Last night, the Fayette County Coast Guard was seen searching for a man wearing Bermuda shorts who went missing off the curb of Triangle Park after trying to swim up the steps of the fountain.
Triangle Park has been no stranger to missing person reports over the last 5 years, so the coast guard arrived quickly to the scene to aid in the search. Shortly after their arrival, the coast guard completed a preliminary search of the park’s 360-foot cascading, tiered fountain, and then immediately called in for air support.
Officer Don and his super-rad helicopter were happy to accompany the standard water based search and rescue team. Officer Don’s helicopter mastery was on display above, as he deftly maneuvered his 0.69 ton Robinson R-22 Beta helicopter overhead, making sure his flight path never breached the park’s boundaries. This time it wasn’t to just show off, but rather to ensure that he himself didn’t succumb to the same fate of the man in Bermuda shorts.

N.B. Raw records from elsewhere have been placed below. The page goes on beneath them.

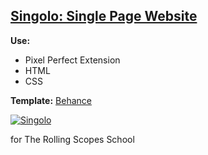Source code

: ## [Singolo: Single Page Website](https://katheryn-k.github.io/singolo/)
**Use:**

- Pixel Perfect Extension
- HTML
- CSS

**Template:** [Behance](https://www.behance.net/gallery/11832091/Singolo-Single-Page-Website)

<a href="https://ibb.co/0Bm0d0y">
    <img src="https://i.ibb.co/9wcxCxH/Singolo.png" alt="Singolo" border="0">
</a>


for The Rolling Scopes School

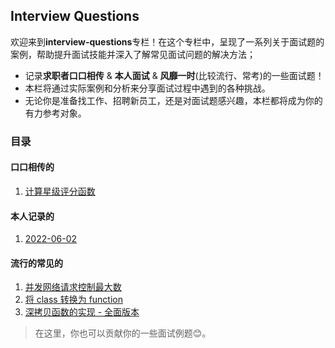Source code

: ## Interview Questions

欢迎来到**interview-questions**专栏！在这个专栏中，呈现了一系列关于面试题的案例，帮助提升面试技能并深入了解常见面试问题的解决方法；
* 记录**求职者口口相传** &amp; **本人面试** &amp; **风靡一时**(比较流行、常考)的一些面试题！
* 本栏将通过实际案例和分析来分享面试过程中遇到的各种挑战。
* 无论你是准备找工作、招聘新员工，还是对面试题感兴趣，本栏都将成为你的有力参考对象。

### 目录
#### 口口相传的
01. [计算星级评分函数](./mouth/01_star-rating)
#### 本人记录的
01. [2022-06-02](./myself)
#### 流行的常见的
01. [并发网络请求控制最大数](./popular/01_concurrency-request)
02. [将 class 转换为 function](./popular/02_convert-class-to-function)
03. [深拷贝函数的实现 - 全面版本](./popular/03_deep-clone)

> 在这里，你也可以贡献你的一些面试例题😊。

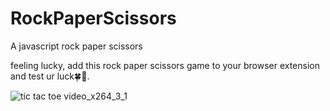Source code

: # RockPaperScissors
A javascript rock paper scissors

feeling lucky, add this rock paper scissors game to your browser extension and test ur luck🍀🤞.


![tic tac toe video_x264_3_1](https://github.com/KinyuaJames/RockPaperScissors/assets/98734429/9dfba449-b5c7-4d08-98b6-91658f84244e)
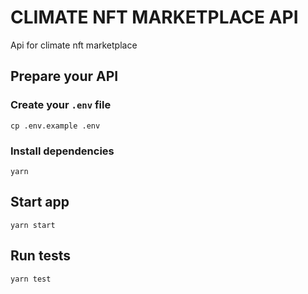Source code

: # CLIMATE NFT MARKETPLACE API

Api for climate nft marketplace

## Prepare your API

  ### Create your `.env` file

  `cp .env.example .env`

  ### Install dependencies

  `yarn`

## Start app

`yarn start`

## Run tests

`yarn test`
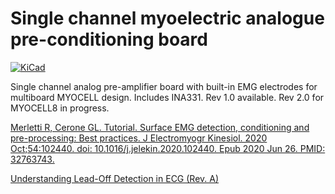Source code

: # Single channel myoelectric analogue pre-conditioning board

[![KiCad](https://img.shields.io/badge/KiCad-8.0.1-blue.svg)](https://www.kicad.org/)

Single channel analog pre-amplifier board with built-in EMG electrodes for multiboard MYOCELL design. Includes INA331. Rev 1.0 available. Rev 2.0 for MYOCELL8 in progress.

[Merletti R, Cerone GL. Tutorial. Surface EMG detection, conditioning and pre-processing: Best practices. J Electromyogr Kinesiol. 2020 Oct;54:102440. doi: 10.1016/j.jelekin.2020.102440. Epub 2020 Jun 26. PMID: 32763743.](https://pubmed.ncbi.nlm.nih.gov/32763743/)

[Understanding Lead-Off Detection in ECG (Rev. A)](https://www.ti.com/lit/pdf/sbaa196)
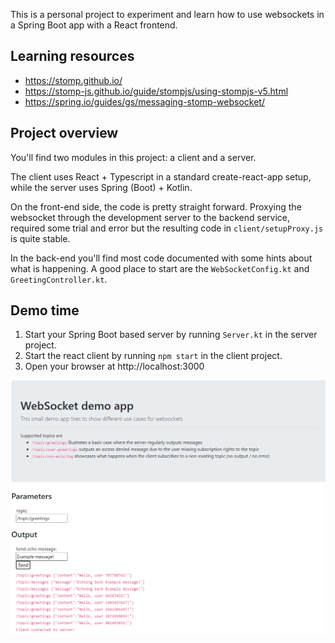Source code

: This is a personal project to experiment and learn how to use websockets in a Spring Boot app with a React frontend.

## Learning resources
* https://stomp.github.io/
* https://stomp-js.github.io/guide/stompjs/using-stompjs-v5.html
* https://spring.io/guides/gs/messaging-stomp-websocket/

## Project overview

You'll find two modules in this project: a client and a server.

The client uses React + Typescript in a standard create-react-app setup, while the server uses Spring (Boot) + Kotlin.

On the front-end side, the code is pretty straight forward. Proxying the websocket through the development server to the backend service, required some trial and error but the resulting code in `client/setupProxy.js` is quite stable.

In the back-end you'll find most code documented with some hints about what is happening. A good place to start are the `WebSocketConfig.kt` and `GreetingController.kt`.

## Demo time

1. Start your Spring Boot based server by running `Server.kt` in the server project.
2. Start the react client by running `npm start` in the client project.
3. Open your browser at http://localhost:3000

![Demo](docs/demo.png )

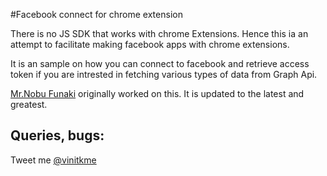 #Facebook connect for chrome extension

There is no JS SDK that works with chrome Extensions. Hence 
this ia an attempt to facilitate making facebook apps with chrome extensions.

It is an sample on how you can connect to facebook and retrieve access token if you are intrested in fetching various types of data from Graph Api. 
 
[Mr.Nobu Funaki](https://github.com/zuzara) originally 
worked on this. It is updated to the latest and greatest.

## Queries, bugs:

Tweet me [@vinitkme](http://twitter.com/vinitkme)

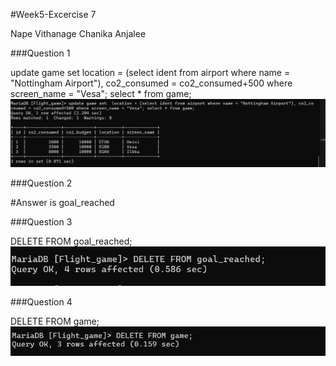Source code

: #Week5-Excercise 7

Nape Vithanage Chanika Anjalee

###Question 1 

update game set  location = (select ident from airport where name = "Nottingham Airport"), co2_consumed = co2_consumed+500 where screen_name = "Vesa"; select * from game;
![Q1-Ex7.png](Q1-Ex7.png)

###Question 2

#Answer is goal_reached


###Question 3

DELETE FROM goal_reached;
![Q3-Ex7.png](Q3-Ex7.png)

###Question 4

DELETE FROM game;
![Q4-Ex7.png](Q4-Ex7.png)




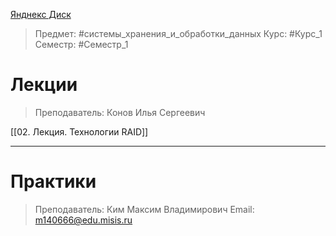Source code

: [Янднекс Диск](https://disk.yandex.ru/d/i30YOn4p_nQavw)

> Предмет: #системы_хранения_и_обработки_данных
> Курс: #Курс_1
> Семестр: #Семестр_1

# Лекции
> Преподаватель: Конов Илья Сергеевич

[[02. Лекция. Технологии RAID]]

---
# Практики
> Преподаватель: Ким Максим Владимирович
> Email: m140666@edu.misis.ru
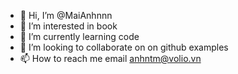 - 👋 Hi, I’m @MaiAnhnnn
- 👀 I’m interested in book
- 🌱 I’m currently learning code
- 💞️ I’m looking to collaborate on on github examples
- 📫 How to reach me email anhntm@volio.vn

<!---
MaiAnhnnn/MaiAnhnnn is a ✨ special ✨ repository because its `README.md` (this file) appears on your GitHub profile.
You can click the Preview link to take a look at your changes.
--->
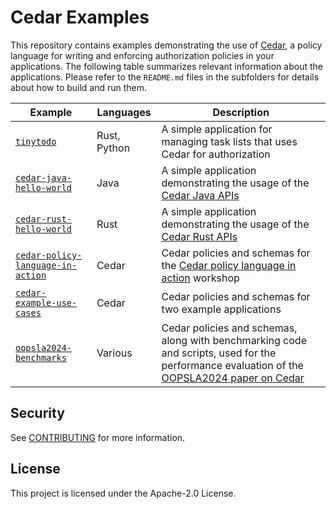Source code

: # Cedar Examples

This repository contains examples demonstrating the use of [Cedar](https://github.com/cedar-policy/cedar), a policy language for writing and enforcing authorization policies in your applications.  The following table summarizes relevant information about the applications. Please refer to the `README.md` files in the subfolders for details about how to build and run them.

| Example      | Languages | Description |
| ----------- | ----------- | ---------- |
| [`tinytodo`][] | Rust, Python | A simple application for managing task lists that uses Cedar for authorization |
| [`cedar-java-hello-world`][] | Java | A simple application demonstrating the usage of the [Cedar Java APIs][] |
| [`cedar-rust-hello-world`][] | Rust | A simple application demonstrating the usage of the [Cedar Rust APIs][] |
| [`cedar-policy-language-in-action`][] | Cedar | Cedar policies and schemas for the [Cedar policy language in action](https://catalog.workshops.aws/cedar-policy-language-in-action) workshop |
| [`cedar-example-use-cases`][] |  Cedar  | Cedar policies and schemas for two example applications |
| [`oopsla2024-benchmarks`][] | Various | Cedar policies and schemas, along with benchmarking code and scripts, used for the performance evaluation of the [OOPSLA2024 paper on Cedar](https://dl.acm.org/doi/10.1145/3649835) |

## Security

See [CONTRIBUTING](CONTRIBUTING.md#security-issue-notifications) for more information.

## License

This project is licensed under the Apache-2.0 License.

[Cedar Rust APIs]: https://github.com/cedar-policy/cedar/tree/main/cedar-policy
[Cedar Java APIs]: https://github.com/cedar-policy/cedar-java
[`cedar-example-use-cases`]: ./cedar-example-use-cases
[`cedar-java-hello-world`]: ./cedar-java-hello-world
[`cedar-rust-hello-world`]: ./cedar-rust-hello-world
[`cedar-policy-language-in-action`]: ./cedar-policy-language-in-action
[`oopsla2024-benchmarks`]: ./oopsla2024-benchmarks
[`tinytodo`]: ./tinytodo
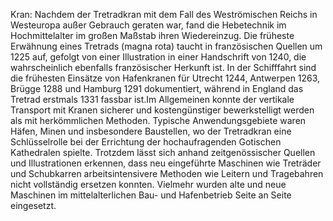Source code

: Kran: Nachdem der Tretradkran mit dem Fall des Weströmischen Reichs in Westeuropa außer Gebrauch geraten war, fand die Hebetechnik im Hochmittelalter im großen Maßstab ihren Wiedereinzug. Die früheste Erwähnung eines Tretrads (magna rota) taucht in französischen Quellen um 1225 auf, gefolgt von einer Illustration in einer Handschrift von 1240, die wahrscheinlich ebenfalls französischer Herkunft ist. In der Schifffahrt sind die frühesten Einsätze von Hafenkranen für Utrecht 1244, Antwerpen 1263, Brügge 1288 und Hamburg 1291 dokumentiert, während in England das Tretrad erstmals 1331 fassbar ist.Im Allgemeinen konnte der vertikale Transport mit Kranen sicherer und kostengünstiger bewerkstelligt werden als mit herkömmlichen Methoden. Typische Anwendungsgebiete waren Häfen, Minen und insbesondere Baustellen, wo der Tretradkran eine Schlüsselrolle bei der Errichtung der hochaufragenden Gotischen Kathedralen spielte. Trotzdem lässt sich anhand zeitgenössischer Quellen und Illustrationen erkennen, dass neu eingeführte Maschinen wie Treträder und Schubkarren arbeitsintensivere Methoden wie Leitern und Tragebahren nicht vollständig ersetzen konnten. Vielmehr wurden alte und neue Maschinen im mittelalterlichen Bau- und Hafenbetrieb Seite an Seite eingesetzt.
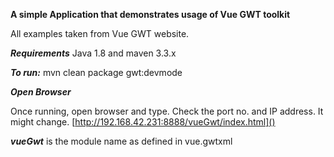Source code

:**A simple Application that demonstrates usage of Vue GWT toolkit**

All examples taken from Vue GWT website.

***Requirements***
Java 1.8 and maven 3.3.x

***To run:***
mvn clean package gwt:devmode

***Open Browser***

Once running, open browser and type. Check the port no.
and IP address. It might change. 
[http://192.168.42.231:8888/vueGwt/index.html]()

***vueGwt*** is the module name as defined in vue.gwtxml
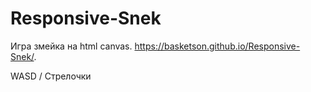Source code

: # Responsive-Snek
Игра змейка на html canvas.
https://basketson.github.io/Responsive-Snek/.

WASD / Стрелочки
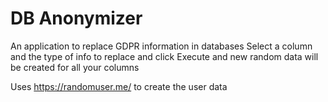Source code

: # DB Anonymizer
An application to replace GDPR information in databases
Select a column and the type of info to replace and click Execute and new random data will be created for all your columns

Uses https://randomuser.me/ to create the user data
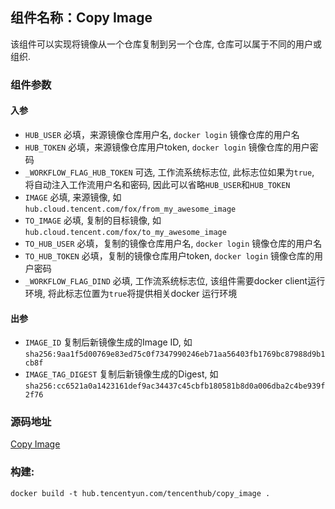 ## 组件名称：Copy Image

该组件可以实现将镜像从一个仓库复制到另一个仓库, 仓库可以属于不同的用户或组织.

### 组件参数

#### 入参


- `HUB_USER` 必填，来源镜像仓库用户名, `docker login` 镜像仓库的用户名
- `HUB_TOKEN` 必填，来源镜像仓库用户token, `docker login` 镜像仓库的用户密码
- `_WORKFLOW_FLAG_HUB_TOKEN` 可选, 工作流系统标志位, 此标志位如果为`true`, 将自动注入工作流用户名和密码, 因此可以省略`HUB_USER`和`HUB_TOKEN`
- `IMAGE` 必填, 来源镜像, 如`hub.cloud.tencent.com/fox/from_my_awesome_image`
- `TO_IMAGE` 必填, 复制的目标镜像, 如`hub.cloud.tencent.com/fox/to_my_awesome_image`
- `TO_HUB_USER` 必填，复制的镜像仓库用户名, `docker login` 镜像仓库的用户名
- `TO_HUB_TOKEN` 必填，复制的镜像仓库用户token, `docker login` 镜像仓库的用户密码
- `_WORKFLOW_FLAG_DIND` 必填, 工作流系统标志位, 该组件需要docker client运行环境, 将此标志位置为`true`将提供相关docker 运行环境


#### 出参

- `IMAGE_ID` 复制后新镜像生成的Image ID, 如`sha256:9aa1f5d00769e83ed75c0f7347990246eb71aa56403fb1769bc87988d9b1cb8f`
- `IMAGE_TAG_DIGEST` 复制后新镜像生成的Digest, 如`sha256:cc6521a0a1423161def9ac34437c45cbfb180581b8d0a006dba2c4be939f2f76`

### 源码地址

[Copy Image](https://github.com/tencentyun/workflow-components/tree/master/container/copy_image)

### 构建:

`docker build -t hub.tencentyun.com/tencenthub/copy_image .`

Triangle Park, also referred to by locals as Devil’s Triangle, is notorious for its strange happenings. Starting in February of 2012 Triangle Park official Geraldo Litera started to take notice of what can only be described as several “peculiar goings on” in the area. Litera admitted that as long as Triangle Park rangers can remember, bicycles parked in the area would be reported missing by their owners. Litera explained, “Look man, I’m telling you, no bike accidents were reported. People would park their bike you know, and then poof it just vanished.”
Unfortunately, according to Litera, the bikes were just the beginning. “I didn’t start to notice any of the other missing connections until way later, but starting as far back as 2012 there was another pattern of even bigger things going missing. No one seems to even notice that every November, we get some new hot shot down here that thinks it can’t happen to them. They come in and claim they’ve made all the necessary precautions, but without fail, sometime between January and March, that ice rink they set up, goes missing.”
Witnesses were worried about the man in the Bermuda shorts, but many more were worried about their own future visits to the park. One witness, Dudley Wright, some weirdo we met in the park, explained, “My daughter Amelia threw a paper plane over the park and it just disappeared, we still don’t know where it is. Look, it could be anywhere. It could have gone into another dimension, or those people that collect all the cans downtown could’ve gotten it…their symbol is a triangle you know… yeah, it was probably the Aluminati.”
Paper Planes M.I.A.? The Fayette County Coast Guard has heard it before. Coast Guard Captain Frank Crunch told us, “Look whether or not that man actually had a daughter doesn’t matter. We’re taking all missing reports seriously.”
As of press time, concerns over the missing person have escalated, and that has locals calling for new search practices. Officer Don plans to launch an equilateral task force to investigate the disappearances, and he hopes the man in Bermuda shorts is just an isoscolated incident.